Oh, ce petit matin ! La fragrance des fleurs
Enivre les oiseaux qui pépient à tue-tête !
Je sens vibrer en moi les frissons du bonheur,
Et j’aspire assoiffée les ondes guillerettes
Sourdant avec vigueur du soleil roux qui clique…
Il est vraiment très tôt ; je n’ai pu résister
Aux tout premiers rayons cuivrés et féeriques
Qui ont frôlé le lit pour mieux m’en arracher,
Après s’être glissés entre les deux volets…
Le monde est rénové, il est comme une épure.
Le ciel d’un bleu terni vient d’être ravalé
Par un pinceau géant.

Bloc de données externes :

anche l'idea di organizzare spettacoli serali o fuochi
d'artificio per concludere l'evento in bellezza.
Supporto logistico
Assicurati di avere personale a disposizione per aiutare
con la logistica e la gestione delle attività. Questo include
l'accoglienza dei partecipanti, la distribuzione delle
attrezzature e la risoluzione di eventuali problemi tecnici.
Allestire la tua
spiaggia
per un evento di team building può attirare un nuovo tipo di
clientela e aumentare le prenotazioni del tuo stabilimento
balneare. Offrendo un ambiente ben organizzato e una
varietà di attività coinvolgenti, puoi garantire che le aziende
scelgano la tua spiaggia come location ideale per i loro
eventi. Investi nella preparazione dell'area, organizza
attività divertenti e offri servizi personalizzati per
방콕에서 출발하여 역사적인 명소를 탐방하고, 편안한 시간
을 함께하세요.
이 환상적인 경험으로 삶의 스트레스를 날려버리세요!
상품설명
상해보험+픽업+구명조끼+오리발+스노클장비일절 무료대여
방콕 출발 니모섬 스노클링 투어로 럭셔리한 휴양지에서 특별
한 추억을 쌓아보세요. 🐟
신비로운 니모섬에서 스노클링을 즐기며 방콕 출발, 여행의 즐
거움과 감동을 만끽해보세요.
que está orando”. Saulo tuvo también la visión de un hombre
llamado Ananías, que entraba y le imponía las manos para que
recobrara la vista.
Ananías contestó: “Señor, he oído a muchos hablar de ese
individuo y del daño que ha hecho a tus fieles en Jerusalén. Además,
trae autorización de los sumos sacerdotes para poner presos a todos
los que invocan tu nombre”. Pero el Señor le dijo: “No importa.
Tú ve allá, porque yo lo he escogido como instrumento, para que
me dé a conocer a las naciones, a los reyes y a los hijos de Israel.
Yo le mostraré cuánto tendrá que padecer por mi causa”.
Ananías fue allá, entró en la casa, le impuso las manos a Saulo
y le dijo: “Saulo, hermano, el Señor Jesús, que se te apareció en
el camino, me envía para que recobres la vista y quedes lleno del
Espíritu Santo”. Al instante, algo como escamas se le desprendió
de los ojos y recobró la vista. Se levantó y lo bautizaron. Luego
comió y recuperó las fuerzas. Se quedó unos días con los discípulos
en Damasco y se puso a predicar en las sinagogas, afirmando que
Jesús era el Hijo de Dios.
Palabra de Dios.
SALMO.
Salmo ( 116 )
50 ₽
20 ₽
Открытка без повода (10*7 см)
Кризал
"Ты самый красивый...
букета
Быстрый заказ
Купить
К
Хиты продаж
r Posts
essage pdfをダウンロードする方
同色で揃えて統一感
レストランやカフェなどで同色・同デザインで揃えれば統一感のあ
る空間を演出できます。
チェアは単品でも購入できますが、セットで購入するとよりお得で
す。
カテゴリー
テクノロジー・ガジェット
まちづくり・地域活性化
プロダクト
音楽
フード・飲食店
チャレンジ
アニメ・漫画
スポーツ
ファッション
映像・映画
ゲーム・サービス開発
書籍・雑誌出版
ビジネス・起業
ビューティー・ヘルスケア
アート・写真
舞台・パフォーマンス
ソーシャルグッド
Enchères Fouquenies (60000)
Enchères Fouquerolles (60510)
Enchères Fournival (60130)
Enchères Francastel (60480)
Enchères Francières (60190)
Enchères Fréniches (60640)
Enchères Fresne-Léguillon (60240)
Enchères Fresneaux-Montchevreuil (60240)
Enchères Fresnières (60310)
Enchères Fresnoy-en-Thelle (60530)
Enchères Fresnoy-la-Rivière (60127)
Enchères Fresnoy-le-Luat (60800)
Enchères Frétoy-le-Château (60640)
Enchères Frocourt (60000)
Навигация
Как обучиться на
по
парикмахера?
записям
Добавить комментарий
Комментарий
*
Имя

L’atmosphère est si pure
Qu’il se pourrait très bien que soudain elle tinte !
Tout est calme alentour, il fait encor bien frais.

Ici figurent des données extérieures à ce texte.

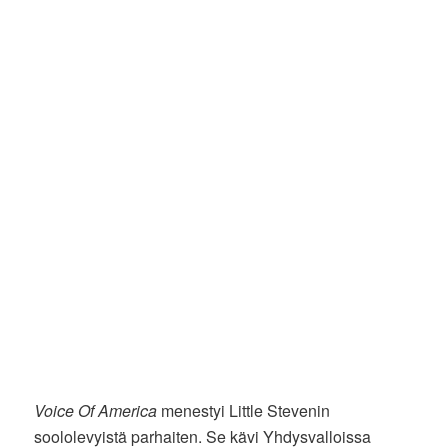
Voice Of America
menestyi Little Stevenin
soololevyistä parhaiten. Se kävi Yhdysvalloissa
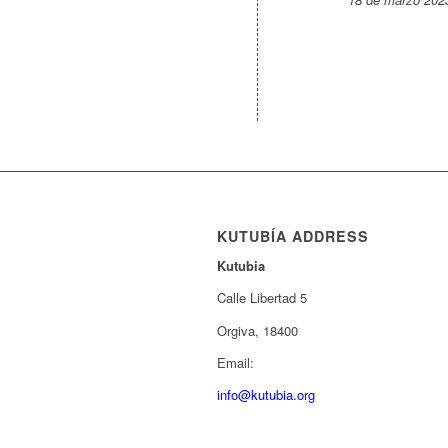
KUTUBÍA ADDRESS
Kutubia
Calle Libertad 5
Orgiva, 18400
Email:
info@kutubia.org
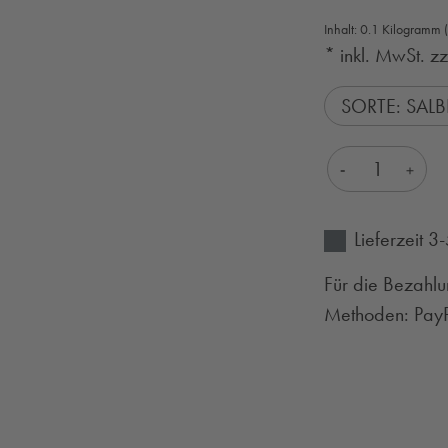
Inhalt:
0.1 Kilogramm
* inkl. MwSt. z
SORTE: SALB
Produkt Anza
Lieferzeit 
Für die Bezahlu
Methoden: PayPa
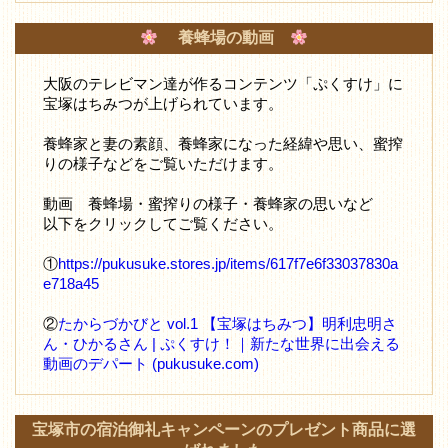
養蜂場の動画
大阪のテレビマン達が作るコンテンツ「ぷくすけ」に
宝塚はちみつが上げられています。
養蜂家と妻の素顔、養蜂家になった経緯や思い、蜜搾
りの様子などをご覧いただけます。
動画 養蜂場・蜜搾りの様子・養蜂家の思いなど
以下をクリックしてご覧ください。
①
https://pukusuke.stores.jp/items/617f7e6f33037830a
e718a45
②
たからづかびと vol.1 【宝塚はちみつ】明利忠明さ
ん・ひかるさん | ぷくすけ！｜新たな世界に出会える
動画のデパート (pukusuke.com)
宝塚市の宿泊御礼キャンペーンのプレゼント商品に選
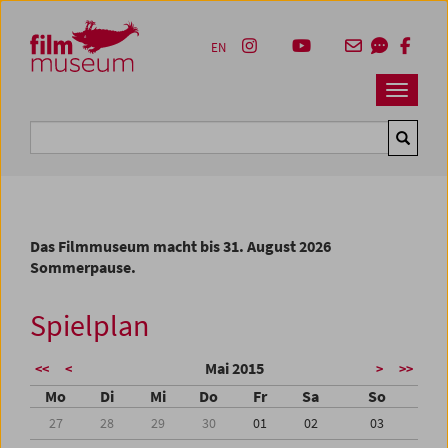
Accesskey [1]
Accesskey [4]
Accesskey [2]
Accesskey [3]
Zum Inhalt
Zum Hauptmenü
Zur Servicenavigation
Zum Suche
EN
Navbar 
Suche
Das Filmmuseum macht bis 31. August 2026
Sommerpause.
Spielplan
Mai 2015
<<
<
>
>>
Mo
Di
Mi
Do
Fr
Sa
So
27
28
29
30
01
02
03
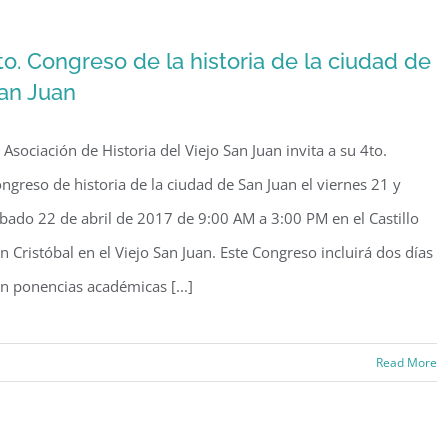
o:
to. Congreso de la historia de la ciudad de
an Juan
d
ua
 Asociación de Historia del Viejo San Juan invita a su 4to.
e
ngreso de historia de la ciudad de San Juan el viernes 21 y
as
bado 22 de abril de 2017 de 9:00 AM a 3:00 PM en el Castillo
n Cristóbal en el Viejo San Juan. Este Congreso incluirá dos días
n ponencias académicas [...]
Read More
reso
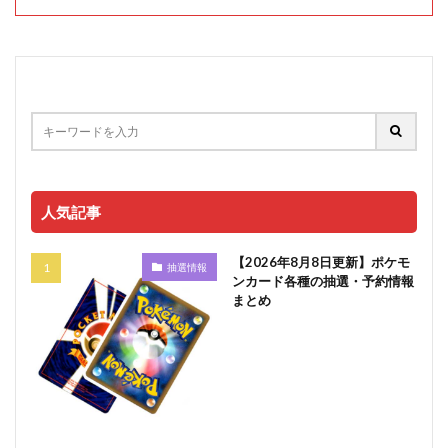
人気記事
【2026年8月8日更新】ポケモ
抽選情報
ンカード各種の抽選・予約情報
まとめ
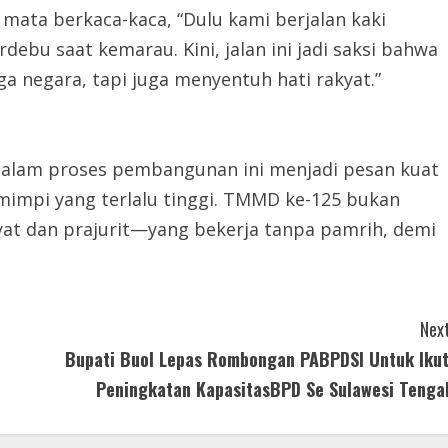
ata berkaca-kaca, “Dulu kami berjalan kaki
debu saat kemarau. Kini, jalan ini jadi saksi bahwa
ga negara, tapi juga menyentuh hati rakyat.”
alam proses pembangunan ini menjadi pesan kuat
 mimpi yang terlalu tinggi. TMMD ke-125 bukan
kyat dan prajurit—yang bekerja tanpa pamrih, demi
Next
Bupati Buol Lepas Rombongan PABPDSI Untuk Ikut
Peningkatan KapasitasBPD Se Sulawesi Tenga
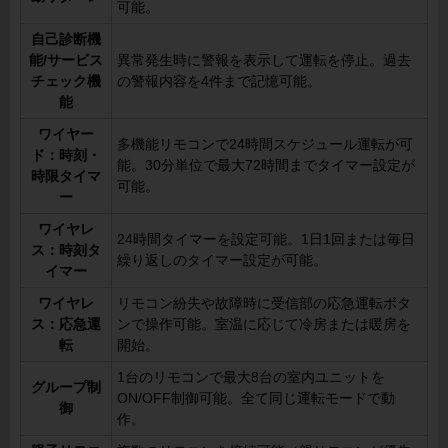
可能。
自己診断機
能/サービス
異常発生時に警報を表示して運転を停止。過去
チェック機
の警報内容を4件まで記憶可能。
能
ワイヤー
多機能リモコンで24時間スケジュール運転が可
ド：時刻・
能。30分単位で最大72時間までタイマー設定が
時限タイマ
可能。
ー
ワイヤレ
24時間タイマーを設定可能。1日1回または毎日
ス：時刻タ
繰り返しのタイマー設定が可能。
イマー
ワイヤレ
リモコン紛失や故障時に受信部の応急運転ボタ
ス：応急運
ンで操作可能。室温に応じて冷房または暖房を
転
開始。
1台のリモコンで最大8台の室内ユニットを
グループ制
ON/OFF制御可能。全て同じ運転モードで動
御
作。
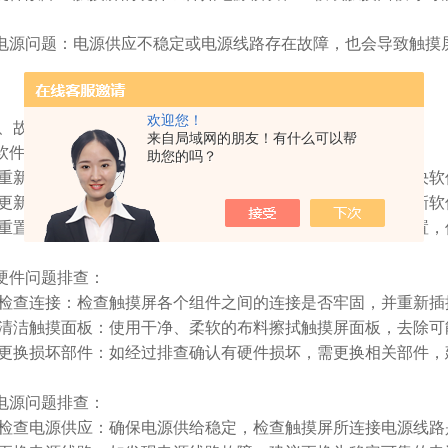
源问题：电源供应不稳定或电源线路存在故障，也会导致触摸
欢迎您！
故障排除与维修方法：
来自局域网的朋友！有什么可以帮
软件问题排查：
助您的吗？
启动：尝试重新启动触摸屏，有时候简单的重启就能解决软
软件：检查是否有最新的固件或驱动程序可用，及时更新软
恢复：进行触摸屏系统的重置操作，将其恢复至出厂设置，
硬件问题排查：
连接：检查触摸屏各个组件之间的连接是否牢固，并重新插
触摸面板：使用干净、柔软的布料擦拭触摸屏面板，去除可
损坏部件：如经过排查确认有硬件损坏，需更换相关部件，
电源问题排查：
电源供应：确保电源供给稳定，检查触摸屏所连接电源线路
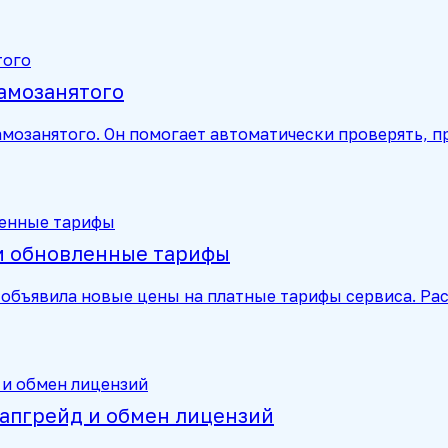
самозанятого
мозанятого. Он помогает автоматически проверять, п
 и обновленные тарифы
объявила новые цены на платные тарифы сервиса. Рас
 апгрейд и обмен лицензий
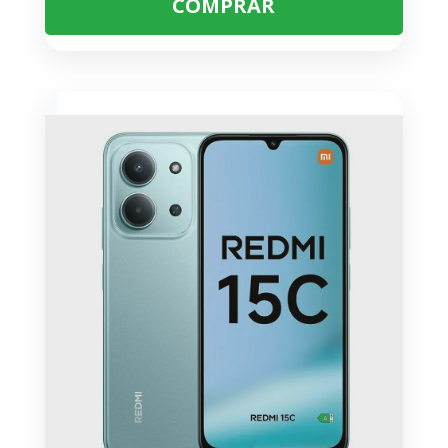
COMPRAR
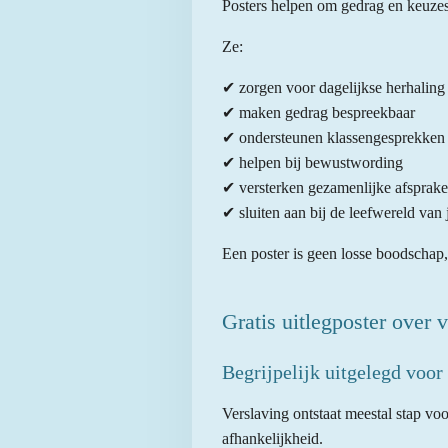
Posters helpen om gedrag en keuzes z
Ze:
✔ zorgen voor dagelijkse herhaling
✔ maken gedrag bespreekbaar
✔ ondersteunen klassengesprekken
✔ helpen bij bewustwording
✔ versterken gezamenlijke afsprak
✔ sluiten aan bij de leefwereld van
Een poster is geen losse boodschap,
Gratis uitlegposter over 
Begrijpelijk uitgelegd voor
Verslaving ontstaat meestal stap v
afhankelijkheid.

Au-dessus du toit bleu la lune s’est éteinte,
Ne laissant dans le ciel qu’un soupçon de regret.
Je suis seule au jardin ; toi tu es endormi,
La peau tout embuée de moiteur estivale.
Ne peux-tu t’éveiller ? J’aimerais tant, ami,
Que tu sois près de moi… Oh, le soleil avale
Le tout dernier lambeau de la lune mourante !
Encore demi-sphère, il est juste posé
Sur l’horizon à l’Est. Et la mer amarante
Double comme un miroir le ciel vaste et rosé.